— Солдат сказал. Тут эшелон стоит. — Я хохотал и никак не мог сладить с охватившей меня радостно-нервной дрожью.
— Вот и началась наша песня! — Безногий побледнел, оскалил зубы на старика. — Понял? Наша песня заиграла!
Он вдруг заплакал и затряс толовой, стараясь пересилить свою слабость. У меня тоже перехватило горло. «Теперь — все! Теперь погоним немца! Скорей бы уж на фронт. Скорей бы довезти Вальку до госпиталя — и на фронт. Теперь дела пойдут! Наша пересилила!»
Безногий быстро подкатил на своей тележке к двери, высунул голову, крикнул:
— Эй, братки, вы куда?
— На фронт! Куда еще! — ответили солдаты, уже кучкой толпившиеся возле своего вагона.
— Подкиньте меня до Иркутска! У меня гармошка, я вам песни попою, — просился безногий. — Братки, я тоже солдатом был, под Севастополем сражался.

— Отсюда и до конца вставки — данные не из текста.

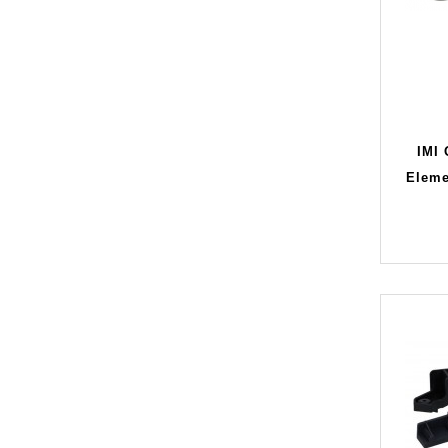
IMI
Eleme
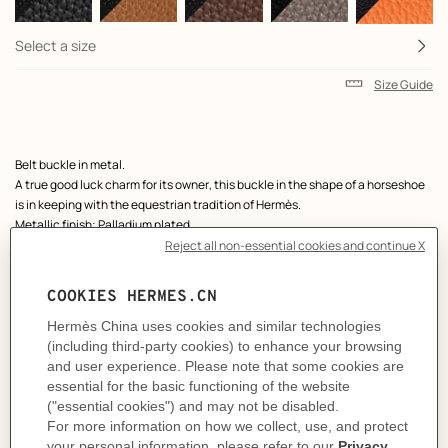
Select a size
Size Guide
Product
Belt buckle in metal.
description
A true good luck charm for its owner, this buckle in the shape of a horseshoe
is in keeping with the equestrian tradition of Hermès.
Metallic finish: Palladium plated
& Reversible leather strap in Chamonix 135 and Togo calfskin.
Made in France
Width: 38 mm
Product references:
H010412CK05 | H075387CAAF090
Like to know more?
Contact Customer Service
MORE INFORMATION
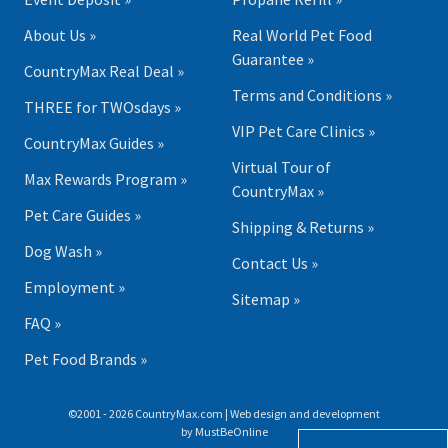
About Us »
Real World Pet Food
Guarantee »
CountryMax Real Deal »
Terms and Conditions »
THREE for TWOsdays »
VIP Pet Care Clinics »
CountryMax Guides »
Virtual Tour of
Max Rewards Program »
CountryMax »
Pet Care Guides »
Shipping & Returns »
Dog Wash »
Contact Us »
Employment »
Sitemap »
FAQ »
Pet Food Brands »
©2001 - 2026 CountryMax.com | Web design and development
by
MustBeOnline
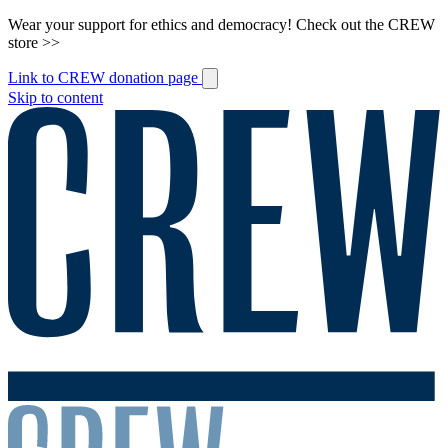
Wear your support for ethics and democracy! Check out the CREW
store >>
Link to CREW donation page
Skip to content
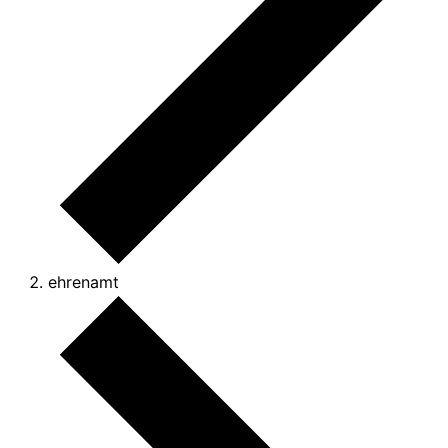
ehrenamt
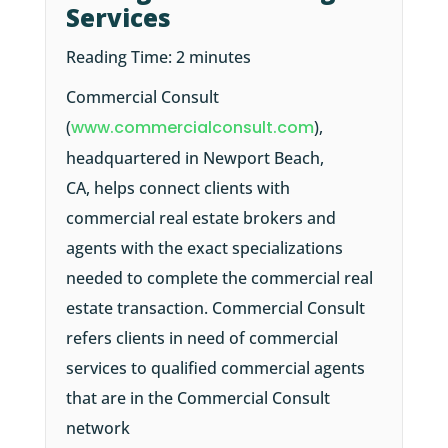
Services
Reading Time:
2
minutes
Commercial Consult
(
www.commercialconsult.com
),
headquartered in Newport Beach,
CA, helps connect clients with
commercial real estate brokers and
agents with the exact specializations
needed to complete the commercial real
estate transaction. Commercial Consult
refers clients in need of commercial
services to qualified commercial agents
that are in the Commercial Consult
network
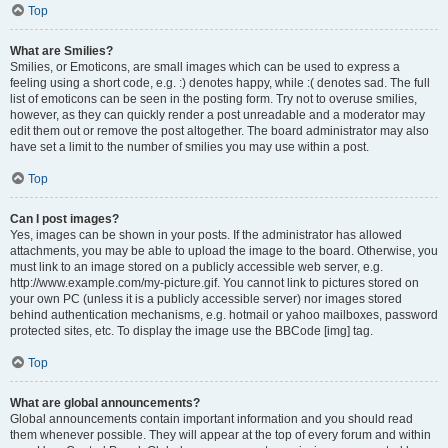
Top
What are Smilies?
Smilies, or Emoticons, are small images which can be used to express a
feeling using a short code, e.g. :) denotes happy, while :( denotes sad. The full
list of emoticons can be seen in the posting form. Try not to overuse smilies,
however, as they can quickly render a post unreadable and a moderator may
edit them out or remove the post altogether. The board administrator may also
have set a limit to the number of smilies you may use within a post.
Top
Can I post images?
Yes, images can be shown in your posts. If the administrator has allowed
attachments, you may be able to upload the image to the board. Otherwise, you
must link to an image stored on a publicly accessible web server, e.g.
http://www.example.com/my-picture.gif. You cannot link to pictures stored on
your own PC (unless it is a publicly accessible server) nor images stored
behind authentication mechanisms, e.g. hotmail or yahoo mailboxes, password
protected sites, etc. To display the image use the BBCode [img] tag.
Top
What are global announcements?
Global announcements contain important information and you should read
them whenever possible. They will appear at the top of every forum and within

— Давай, — согласились солдаты.
— Подсоби-ка! — приказал мне безногий.
Я соскочил на снег и принял его. Он оказался неожиданно тяжелым, как куль с землей. Хоть и половина его осталась и телом худ, а весом тяжел. Тележка, видать, тяжелила.
— Спасибо, браток. — Безногий сжал мне руку. Мне неловко было глядеть на него сверху вниз — он был мне до колен. — Не поминай лихом.

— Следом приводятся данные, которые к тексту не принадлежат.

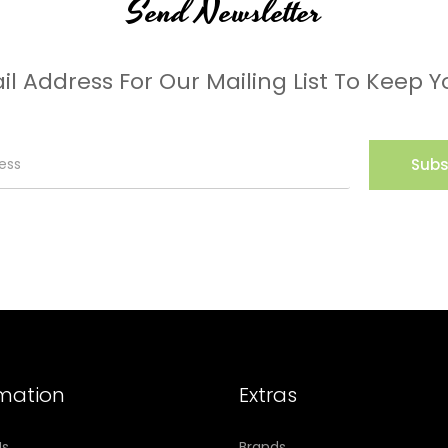
Send Newsletter
il Address For Our Mailing List To Keep Y
Subs
rmation
Extras
Us
Brands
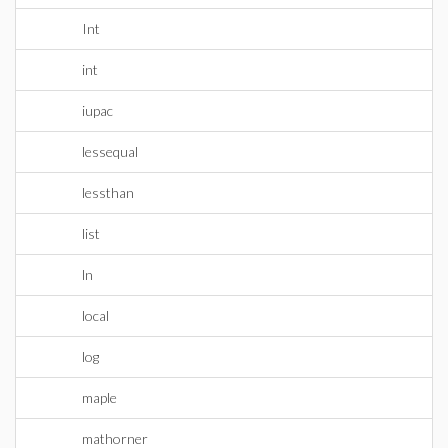
Int
int
iupac
lessequal
lessthan
list
ln
local
log
maple
mathorner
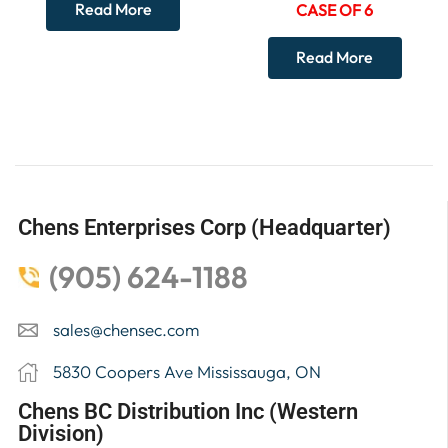
Read More
CASE OF 6
Read More
Chens Enterprises Corp (Headquarter)
(905) 624-1188
sales@chensec.com
5830 Coopers Ave Mississauga, ON
Chens BC Distribution Inc (Western
Division)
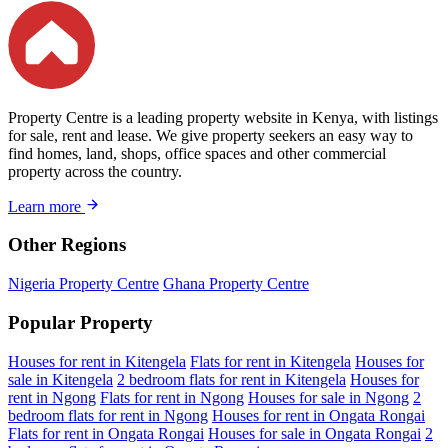
Property Centre is a leading property website in Kenya, with listings
for sale, rent and lease. We give property seekers an easy way to
find homes, land, shops, office spaces and other commercial
property across the country.
Learn more
Other Regions
Nigeria Property Centre
Ghana Property Centre
Popular Property
Houses for rent in Kitengela
Flats for rent in Kitengela
Houses for
sale in Kitengela
2 bedroom flats for rent in Kitengela
Houses for
rent in Ngong
Flats for rent in Ngong
Houses for sale in Ngong
2
bedroom flats for rent in Ngong
Houses for rent in Ongata Rongai
Flats for rent in Ongata Rongai
Houses for sale in Ongata Rongai
2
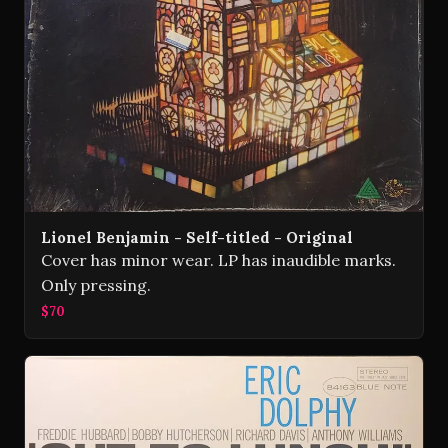
Lionel Benjamin - Self-titled - Original
Cover has minor wear. LP has inaudible marks.
Only pressing.
$70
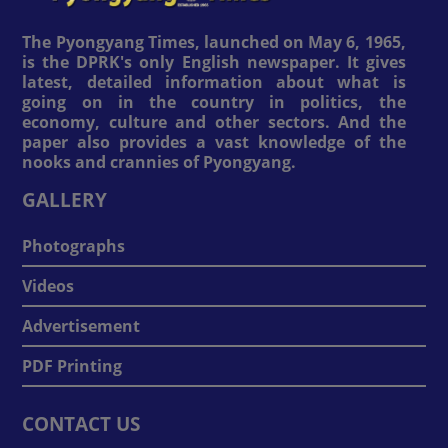
The Pyongyang Times, launched on May 6, 1965,
is the DPRK's only English newspaper. It gives
latest, detailed information about what is
going on in the country in politics, the
economy, culture and other sectors. And the
paper also provides a vast knowledge of the
nooks and crannies of Pyongyang.
GALLERY
Photographs
Videos
Advertisement
PDF Printing
CONTACT US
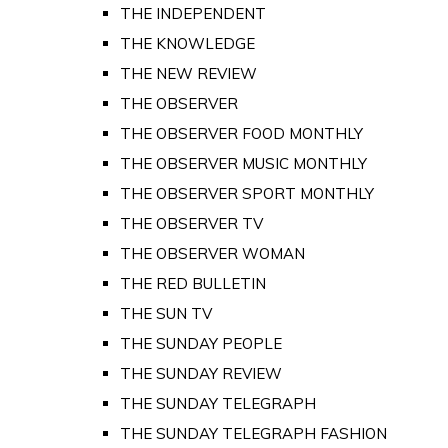
THE INDEPENDENT
THE KNOWLEDGE
THE NEW REVIEW
THE OBSERVER
THE OBSERVER FOOD MONTHLY
THE OBSERVER MUSIC MONTHLY
THE OBSERVER SPORT MONTHLY
THE OBSERVER TV
THE OBSERVER WOMAN
THE RED BULLETIN
THE SUN TV
THE SUNDAY PEOPLE
THE SUNDAY REVIEW
THE SUNDAY TELEGRAPH
THE SUNDAY TELEGRAPH FASHION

Едва успел я с ним проститься, как из теплушки вывалился старик.
— Спаси Христос! — на ходу бросил он мне и, тяжело приседая под мешком, потрусил к другому вагону солдатского эшелона.
Я видел, как солдаты подсадили безногого в свою теплушку, а в другой вагон проворно взобрался дед.

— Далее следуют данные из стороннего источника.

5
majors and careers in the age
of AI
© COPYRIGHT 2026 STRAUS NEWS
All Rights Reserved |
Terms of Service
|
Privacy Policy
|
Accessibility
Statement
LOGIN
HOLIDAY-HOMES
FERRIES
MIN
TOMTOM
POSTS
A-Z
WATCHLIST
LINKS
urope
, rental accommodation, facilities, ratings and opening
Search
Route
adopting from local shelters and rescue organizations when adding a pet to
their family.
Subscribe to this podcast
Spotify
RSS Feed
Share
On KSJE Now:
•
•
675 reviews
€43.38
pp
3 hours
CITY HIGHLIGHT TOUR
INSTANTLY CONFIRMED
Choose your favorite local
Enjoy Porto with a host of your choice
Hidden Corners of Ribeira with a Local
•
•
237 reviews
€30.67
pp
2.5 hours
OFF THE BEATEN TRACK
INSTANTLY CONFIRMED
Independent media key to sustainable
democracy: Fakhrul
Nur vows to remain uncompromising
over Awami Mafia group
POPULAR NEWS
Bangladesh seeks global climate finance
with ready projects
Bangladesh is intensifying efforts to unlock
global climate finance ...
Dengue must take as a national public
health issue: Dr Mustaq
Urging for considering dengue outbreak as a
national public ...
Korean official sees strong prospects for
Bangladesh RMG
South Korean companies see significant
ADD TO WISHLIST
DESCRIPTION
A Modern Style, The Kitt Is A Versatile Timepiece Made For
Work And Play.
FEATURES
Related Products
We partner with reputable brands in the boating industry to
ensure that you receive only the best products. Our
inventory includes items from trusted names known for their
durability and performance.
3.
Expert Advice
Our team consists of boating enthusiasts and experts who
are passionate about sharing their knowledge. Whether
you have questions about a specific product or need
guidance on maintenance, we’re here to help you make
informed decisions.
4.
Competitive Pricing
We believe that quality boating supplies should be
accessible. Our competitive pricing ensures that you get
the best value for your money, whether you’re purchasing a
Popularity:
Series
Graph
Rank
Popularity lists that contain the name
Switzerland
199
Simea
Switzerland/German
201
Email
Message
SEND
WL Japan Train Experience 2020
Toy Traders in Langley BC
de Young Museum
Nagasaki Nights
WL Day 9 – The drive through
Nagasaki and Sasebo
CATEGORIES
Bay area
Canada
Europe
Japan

Семафор поднял руку, будто откозырял, и эшелон тронулся. Медленно поплыли стыло-мрачные, мохнатые от инея танки. «Раз, два, три, четыре…» — считал я, а мимо все плыли и плыли платформы с танками. И чем больше я их насчитывал, тем больше ликовало мое сердце. «И-я-за-вами! И-я-за-вами!» — мысленно отбивал я такт, согласуй его с перестуком колес.
Эшелон ушел, взвихрив за собою снежную пыль. Разъезд погрузился в морозную тишину предутрия. Я взобрался в теплушку и только тогда спохватился:
— Ты же могла с ними прямо до Иркутска доехать!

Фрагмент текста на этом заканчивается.